One last thing worth calling out are our “trusted code assumptions” — with any machine-checked proof, there is always some piece of code that we assume operates without bugs. In the case of this work, we are of course dependent on the correctness of Picus and the underlying SMT solvers. We also assume the correctness of the compiler’s translation from Zirgen to Picus. Furthermore, there is a possibility that the Zirgen compiler introduces an underconstrained bug during the compilation process by making some illegal transformation. To the last point, we mitigate this by translating one of the Zirgen compiler’s intermediate representations rather than, for example, the language’s surface syntax. That means we don’t need to trust the correctness of the Zirgen compiler pipeline up to where we translate to Picus, but we do need to trust everything after. To illustrate, this diagram shows the Zirgen compiler pipeline; the red arrows represent code that must be trusted for the determinism proof to be convincing, whereas the green code can contain bugs without affecting the validity of our determinism proof.
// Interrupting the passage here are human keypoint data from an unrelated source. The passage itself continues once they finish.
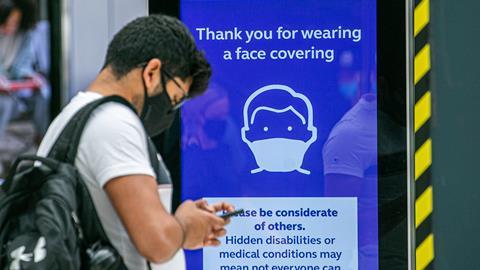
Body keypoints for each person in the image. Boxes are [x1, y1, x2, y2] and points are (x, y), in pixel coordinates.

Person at [37, 14, 234, 269]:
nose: (169, 114)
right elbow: (156, 243)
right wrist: (183, 226)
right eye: (174, 100)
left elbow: (123, 227)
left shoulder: (77, 115)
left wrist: (180, 224)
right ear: (152, 72)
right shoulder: (113, 122)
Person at [0, 0, 50, 140]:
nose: (10, 27)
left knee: (42, 96)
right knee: (4, 104)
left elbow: (23, 64)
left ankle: (43, 140)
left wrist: (29, 76)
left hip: (15, 88)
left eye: (15, 22)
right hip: (4, 94)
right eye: (8, 22)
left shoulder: (24, 36)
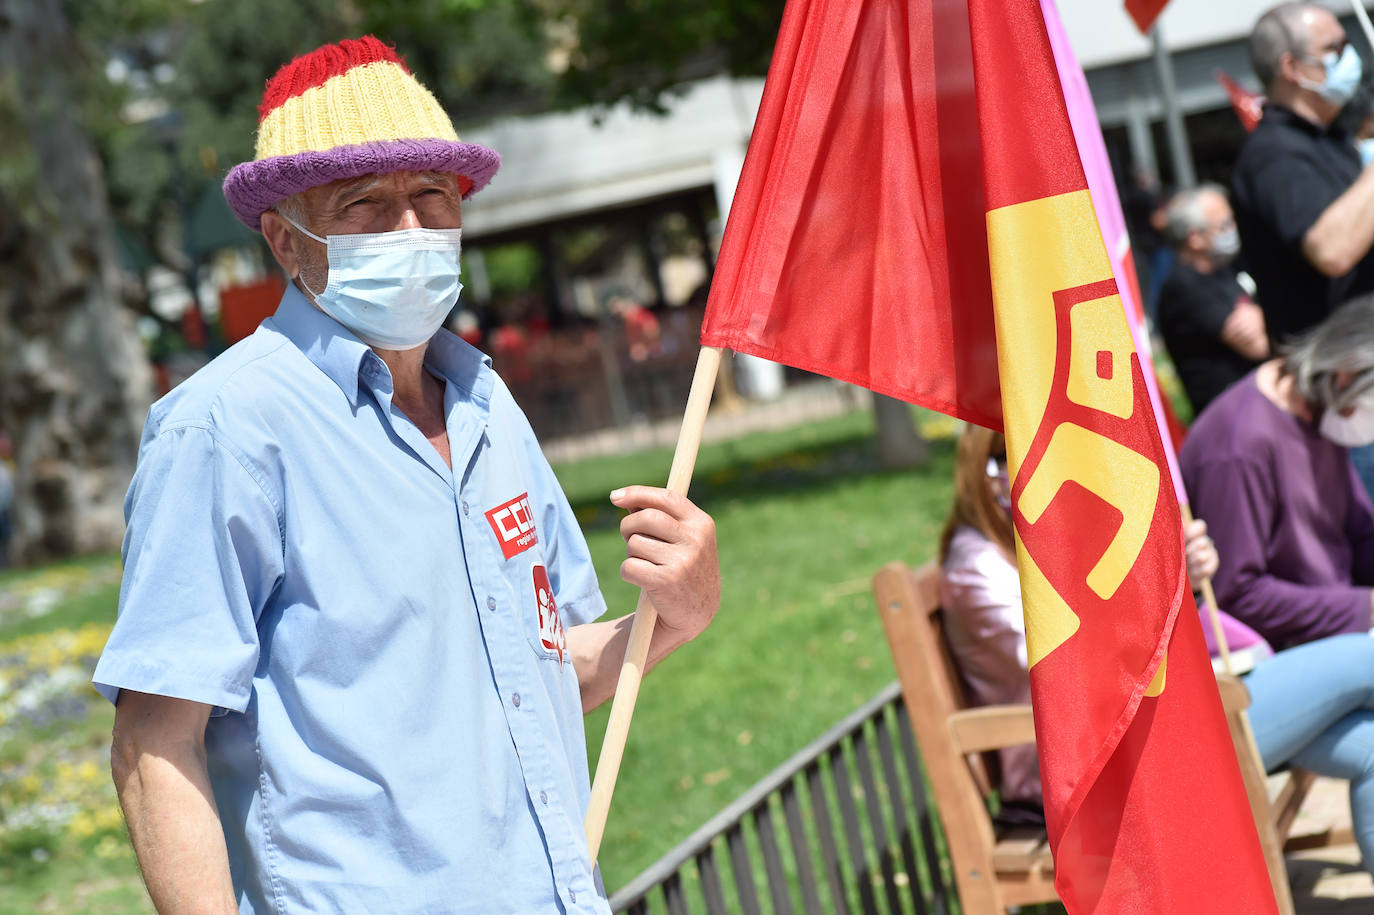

These “trusted code assumptions” are currently the weakest link in the proof. However, it should be noted that trusting the correctness of the compiler is a requirement for building on top of any circuit DSL, and trusting the correctness of the formal methods tools is a foundational assumption for any formal methods work. We could relax these assumptions in the future by formally verifying the translation to Picus, and extracting the Picus proof into another proof checker like Lean4, but this hasn’t stopped this verification effort from contributing real value — we’ve been able to identify many real underconstrained bugs in our circuits ahead of release, and Picus makes a convincing argument that we’ve found them all. This gives us more confidence in the correctness of our circuits than we’ve ever had before. The best part? It’s blazingly fast — it takes less than 3 minutes to rerun the proof verifying over 45,000 Picus constraints generated from 87 Zirgen components, which means we can check that every future circuit and compiler change preserves this security property.

2.0 and Beyond

We have been able to complete this proof for our Keccak circuit, and work on the new rv32im is well underway. This represents a first and very significant milestone in our formal methods journey, and rules out the largest class of ZK security bugs from significant parts of our zkVM. As we continue towards full verification, we will continue to look for high impact ways to deliver meaningful security guarantees with formal methods.